Both of these constraints mean engineers need to understand how their part of the stack pairs with the other pieces and what the implications of a seemingly small change might have on the overall system. And when this can’t be modelled mentally, due to complexity or lack of insight into the systems, then it has to be modelled programmatically via observability, instrumentation, tracing, and tests.
We can no longer only use simplistic probing to identify failures or easily provide sufficient information to debug faults. Applications with complex architectures and distributed state, that look fully functional to probes, may not be performing optimally or accurately for end users. Even when looking at metrics and events, which in turn require correlation and levelling across disparate systems, we struggle to gain a full picture as traditional approaches and even calculations of latency are less accurate for distributed systems.
The instrumentation of your applications is now a mandatory step in the development process and no longer an afterthought. Every engineer needs to consider how to articulate the state, performance, and observability of their aspects of the system. This requires engineers to develop the skills and adopt the techniques to ship these new capabilities.
A new tech ecosystem
New frameworks, architectures, processes, and a thriving ecosystem of tools have emerged to help us meet those challenges. Some of these are in an embryonic state, but rapid adoption is driving quick maturity. We’ve seen this evolution in compute: it’s only been four years since containers became a mainstream technology, and we are now working with complex application-level abstractions enabled by tools like Kubernetes. A similar evolution is occurring with deployment, serverless, edge-computing technology, security, performance, and system observability.

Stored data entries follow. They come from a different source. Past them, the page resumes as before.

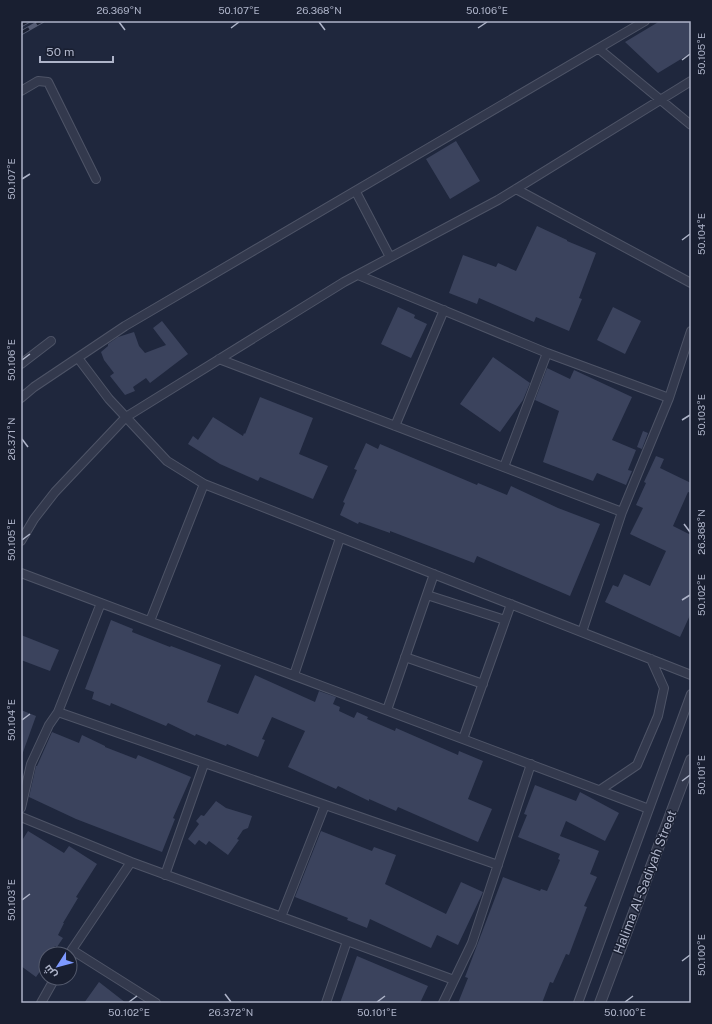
<svg xmlns="http://www.w3.org/2000/svg" width="712" height="1024" viewBox="0 0 712 1024" font-family="'Public Sans',Cairo,sans-serif">
<style>
.building{fill:#3b435d}
.lines{fill:none;stroke-linecap:round;stroke-linejoin:round}
.minor-casing{stroke:#4e5467;stroke-width:10}
.tertiary-casing{stroke:#4e5467;stroke-width:12}
.minor{stroke:#33394d;stroke-width:8}
.tertiary{stroke:#33394d;stroke-width:10}
.rail-casing{stroke:#555c74;stroke-width:4.5}
.rail{stroke:#191f31;stroke-width:3;stroke-dasharray:9;stroke-linecap:butt}
.ticks{fill:none;stroke:#aeb4c9;stroke-width:1.5}
.labels{text-anchor:middle;dominant-baseline:central;stroke-width:3;stroke-linejoin:round;paint-order:stroke}
.street-label{font-size:13px;fill:#aeb4c9;stroke:#191f31}
.neatline{fill:none;stroke:#aeb4c9;stroke-width:1.5}
.ticks-label{font-size:10px;text-anchor:middle;fill:#aeb4c9}
</style>
<rect width="100%" height="100%" fill="#1f273d"/>
<path class="building" d="M660 21H691V53L658 73 625 42Z
M456 141 480 181 450 199 426 159Z
M537 226 567 240V241L596 253 579 298 582 299 569 331 536 317 534 322 479 298 477 304 449 293 463 255 496 267 498 263 516 271Z
M398 307 415 315 414 318 427 324 411 358 381 344Z
M613 307 641 321 625 354 597 340Z
M162 321 188 354 150 383 146 378 133 387 135 391 125 395 110 376 114 373 104 360 101 352 108 346V344L118 337 134 332 139 346 145 353 166 345 153 328Z
M493 357 530 383 523 400 500 432 460 404Z
M547 368 570 379 574 370 632 397 612 440 636 450 628 470 632 471 626 485 597 473 593 481 543 462 559 411 535 400Z
M260 397 313 418 299 454 328 466 313 499 260 477 258 481 220 464 188 444 193 436 198 440 213 417 243 436 244 433 245 434Z
M643 431 648 433 642 449 637 447Z
M366 443 378 449 380 444 477 485 478 483 507 495 511 486 558 508 600 524 570 596 477 556 474 563 390 531V533L359 522 358 524 340 515 345 503 343 502 357 470 354 469Z
M656 456 664 459 660 468 691 483V493L688 492 673 526 691 535V613L680 637 605 602 613 585 618 587 624 574 650 586 666 551 630 534 643 508 636 505 646 483 644 482Z
M111 620 133 629 132 632 170 647 171 646 221 665 207 702 238 714 255 675 315 702 319 691 336 697 333 704 340 707 339 711 354 718 357 712 368 717 367 719 395 731 396 728 458 755 459 751 483 761 468 799 492 809 478 842 398 807 396 811 369 799V801L338 786 336 789 288 767 305 731 272 717 262 739 265 740 258 757 227 744 226 746 196 734 195 736 168 723 166 726 111 703 110 706 92 699 94 692 85 689Z
M21 635 59 650 50 671 21 660Z
M21 710 36 716 22 755H21Z
M52 732 79 743 82 735 105 746V747L136 759 138 755 191 777 173 818 175 819 162 852 76 819 29 797 36 766H37Z
M535 785 576 801 580 792 619 813 605 841 566 821 560 836 599 851 590 874 597 877 584 906 587 907 569 955 566 954 553 983 550 982 542 1003H458L468 978 465 977 503 877 540 891 541 889 547 891 560 860 558 859 560 854 518 837 527 815 524 814Z
M216 801 226 808 252 816 248 828 243 830 237 839 239 840 228 855 209 841 206 845 199 840 195 845 188 839 199 824 196 821 201 815 204 816Z
M28 831 64 853 69 846 97 864 76 897 78 898 63 923H64L58 935 63 938 57 947 55 946 49 954H46V963L36 977 21 966V842Z
M321 831 372 851 374 847 396 855 385 884 446 914 461 882 483 892 458 945 437 935 431 948 370 919 367 928 347 920 348 918 295 897Z
M357 956 428 986 420 1003H340Z
M99 982 126 1003H84Z"/>
<g class="lines">
<g class="minor-casing">
<path id="minor" d="M599 49 691 125
M21 91 38 81 48 82 96 179
M516 189 691 283
M356 192 390 257
M358 275 547 353 669 398
M78 358 109 399 167 461 204 484 691 675
M219 359 622 512
M21 364 51 341
M21 398 34 387 125 326 645 21
M395 426 444 310
M504 467 547 353
M21 541 34 519 55 492 126 417 344 282 498 200 691 81
M21 573 649 809
M427 595 505 620
M150 621 204 484
M582 632 622 512 669 398 691 331
M405 657 483 684
M294 675 340 538
M387 710 434 574
M58 712 498 865
M463 739 511 604
M600 790 637 765 658 716 664 688 651 659
M21 808 31 764 49 725 58 712 101 603
M21 817 131 862 454 980
M165 875 204 764
M281 917 325 805
M72 950 156 1003
M69 954 131 862
M41 1003 55 978
M326 1003 347 941
M443 1003 472 943 531 764
M578 1003 691 694"/>
</g>
<g class="tertiary-casing">
<path id="tertiary" d="M600 1003 691 760"/>
</g>
<use href="#minor" class="minor"/>
<use href="#tertiary" class="tertiary"/>
<g class="rail-casing">
<path id="rail" d="M21 25 28 21
M21 33 42 21"/>
</g>
<use href="#rail" class="rail"/>
</g>
<path class="ticks" d="M119 22 125 30M319 22 325 30M231 28 239 22M478 28 487 22M682 60 690 54M22 179 30 174M682 240 690 234M22 360 30 354M682 420 690 415M22 439 28 447M684 524 690 532M22 540 30 534M682 600 690 595M22 720 30 714M682 781 690 775M22 900 30 894M682 961 690 955M225 994 231 1002M129 1002 137 996M377 1002 385 996M625 1002 633 996"/>
<g class="labels">
<g class="street-label">
<text transform="translate(645 882) rotate(-69)">Halima Al-Sadiyah Street</text>
</g>
</g>
<rect width="712" height="1024" fill="none" stroke="#191f31" stroke-width="44"/>
<g transform="translate(58 966) rotate(234)"><circle r="19" fill="#191f31" stroke="#555b6e"/>
<path d="M0-3L7 15L0 10L-7 15Z" fill="#7d99ff"/>
<text y="-6" font-size="11" font-weight="bold" text-anchor="middle" fill="#aeb4c9">ش</text>
</g>
<path d="M40 56v6h73v-6" fill="none" stroke="#aeb4c9" stroke-width="2"/>
<text x="46" y="56" font-size="12" fill="#aeb4c9" stroke="#191f31" stroke-width="3" paint-order="stroke">50 m</text>
<rect x="22" y="22" width="668" height="980" class="neatline"/>
<g class="ticks-label">
<text x="119" y="14">26.369°N</text>
<text x="239" y="14">50.107°E</text>
<text x="319" y="14">26.368°N</text>
<text x="487" y="14">50.106°E</text>
<text transform="translate(701 54) rotate(-90)" y="4">50.105°E</text>
<text transform="translate(11 179) rotate(-90)" y="4">50.107°E</text>
<text transform="translate(701 234) rotate(-90)" y="4">50.104°E</text>
<text transform="translate(11 360) rotate(-90)" y="4">50.106°E</text>
<text transform="translate(701 415) rotate(-90)" y="4">50.103°E</text>
<text transform="translate(11 439) rotate(-90)" y="4">26.371°N</text>
<text transform="translate(701 532) rotate(-90)" y="4">26.368°N</text>
<text transform="translate(11 540) rotate(-90)" y="4">50.105°E</text>
<text transform="translate(701 595) rotate(-90)" y="4">50.102°E</text>
<text transform="translate(11 720) rotate(-90)" y="4">50.104°E</text>
<text transform="translate(701 775) rotate(-90)" y="4">50.101°E</text>
<text transform="translate(11 900) rotate(-90)" y="4">50.103°E</text>
<text transform="translate(701 955) rotate(-90)" y="4">50.100°E</text>
<text x="129" y="1016">50.102°E</text>
<text x="231" y="1016">26.372°N</text>
<text x="377" y="1016">50.101°E</text>
<text x="625" y="1016">50.100°E</text>
</g>
</svg>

Ultimately, no changes can exist in a human and organisational vacuum. To successfully create truly cross-functional teams and enable the rapid iteration required to develop build increasingly more advanced systems, it is vital that we focus on developing the necessary leadership skills. By continuing the work of our DevOps and SRE communities, we can prevent stagnation in the industry and break down barriers whilst streamlining transitions between teams. Ultimately, teams structured around swiftly delivering high-quality, secure, and performant applications create highly innovative products and organisations. If we listen to the successes of those around us, we can, in turn, continue to navigate future complexities that businesses face each day.